研究課題/領域番号 |
21580030
|
研究機関 | 静岡大学 |
研究代表者 |
高木 敏彦 静岡大学, 農学部, 教授 (40026612)
|
研究分担者 |
加藤 雅也 静岡大学, 農学部, 准教授 (10432197)
八幡 昌紀 静岡大学, 農学部, 助教 (60420353)
|
キーワード | 貴陽 / 倍数性 / 非還元配偶子 / 味なし果 / 糖代謝酵素活性 / 輪紋形成 / フローサイトメーター |
研究概要 |
ニホンスモモ(2倍体)とヨーロッパスモモ(6倍体)の正逆交雑により得られた後代の倍数性調査の結果から、種子親をヨーロッパスモモとした場合、全て4倍体の完全種子であり、一方ニホンスモモを種子親にした場合、完全種子ではほとんど5倍体であるのに対して不完全種子では4倍体が多く出現した。

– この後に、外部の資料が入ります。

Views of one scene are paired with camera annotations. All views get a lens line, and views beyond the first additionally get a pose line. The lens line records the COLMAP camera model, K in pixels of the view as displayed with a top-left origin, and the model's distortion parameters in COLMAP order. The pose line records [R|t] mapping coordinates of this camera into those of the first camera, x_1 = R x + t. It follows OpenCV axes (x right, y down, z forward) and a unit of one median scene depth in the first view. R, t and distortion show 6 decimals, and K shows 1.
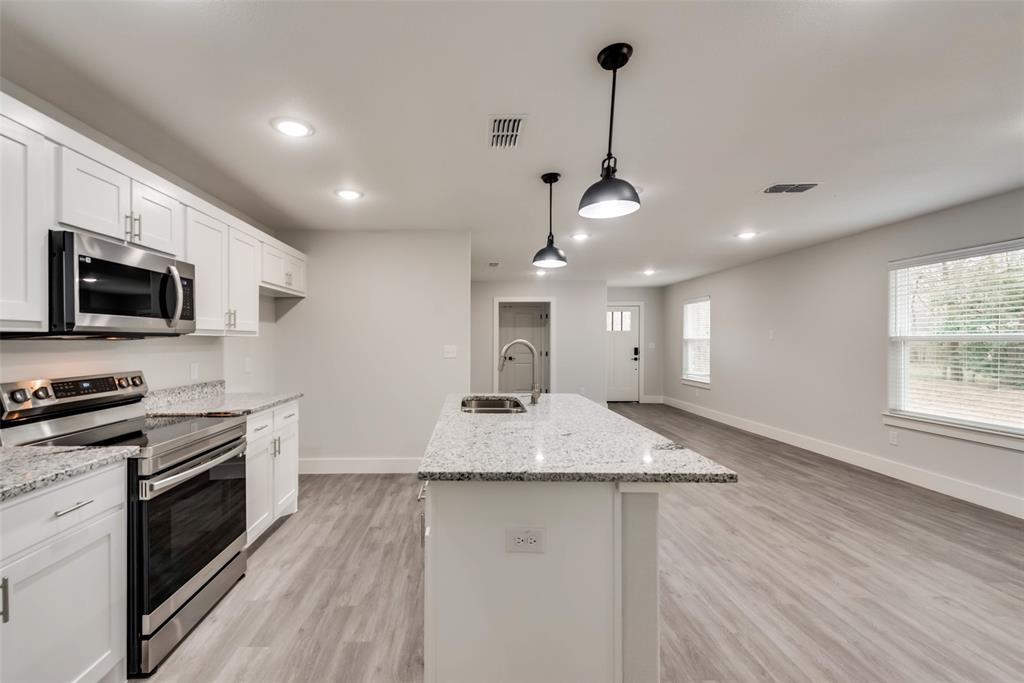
lens RADIAL K [[426.3, 0, 465.9], [0, 426.3, 341.9], [0, 0, 1]] dist [0.010301, -0.000554]
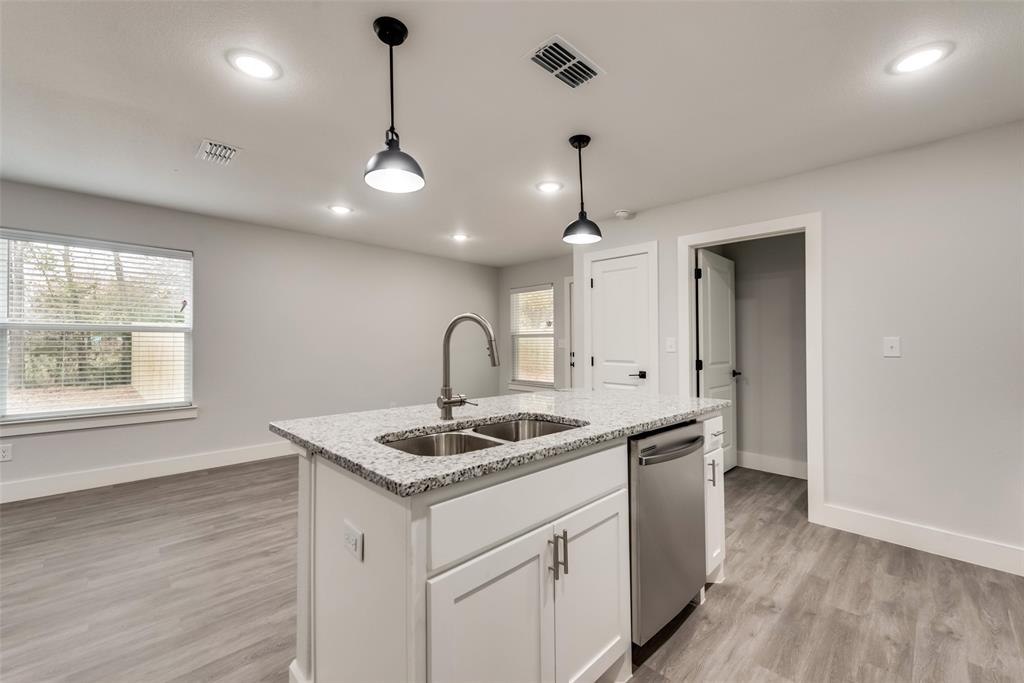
lens RADIAL K [[420.5, 0, 518.4], [0, 420.5, 337.6], [0, 0, 1]] dist [0.011307, -0.000128]
pose [[-0.710923, 0.011848, 0.703170, -0.306310], [0.000807, 0.999871, -0.016032, 0.035391], [-0.703269, -0.010830, -0.710841, 1.230265]]
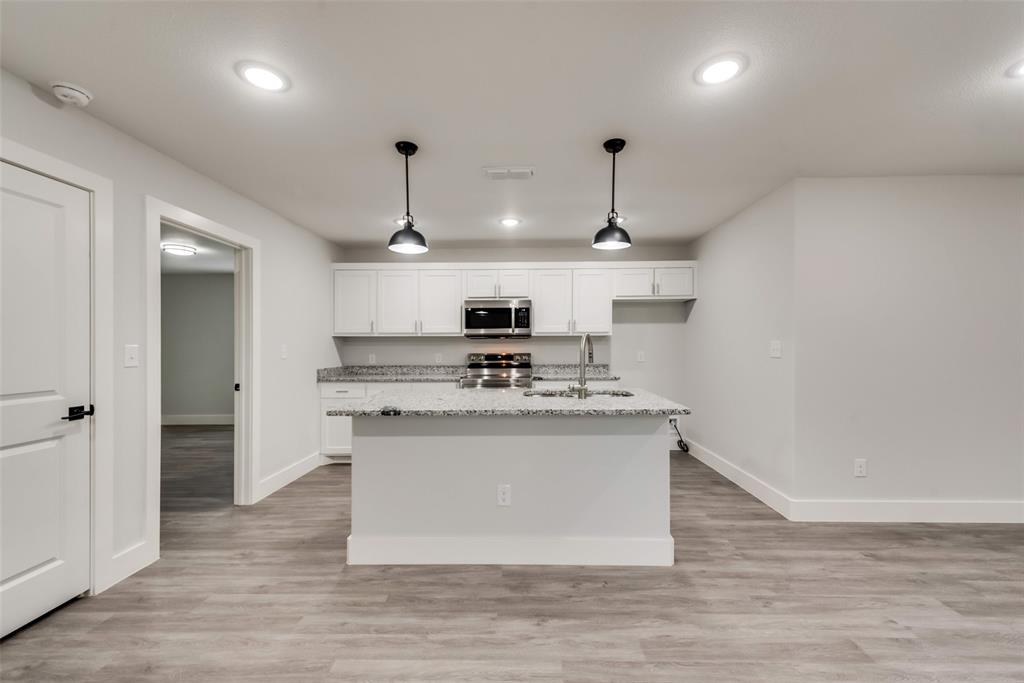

非還元配偶子由来の倍数性はニホンスモモに起因するもので、とくに'貴陽'の種子親である'太陽'では、非還元雌性配偶子の出現頻度は全種子中4~6%であることが推察された。 低品質果実(味なし果)と正常果の区別は、外観上輪紋の発生の有無によって区別できるが、その発生始期は着色開始時であり、果実のスクロース含量が急激に増加する時期と一致する。輪紋の発生は果梗部より生じ、気孔を中心とした果皮の亀裂に始まり、その後急速に果実赤道部、果頂部に拡大していくことが明らかになった。また、果皮表面を水糊で被膜した場合、全ての果実が味なし果になったことから、この発生に気孔機能の関与が示唆された。 正常果の糖含量・組成は、味なし果に比べ、スクロース及びソルビトール含量ならびに組成比ともに高かった。これらの糖代謝に関連する酵素遺伝子を単離し塩基配列を決定した。輪紋が発生する直前にスクロースシンターゼ遺伝子の発現が高まることから、この遺伝子発現の多寡が正常果、味なし果の形成に関与していることが示唆された。現在、他の糖代謝酵素遺伝子(インベルターゼ、スクロースホスフェイトシンターゼや糖集積に関わるスクローストランスポーター遺伝子についても検討中である。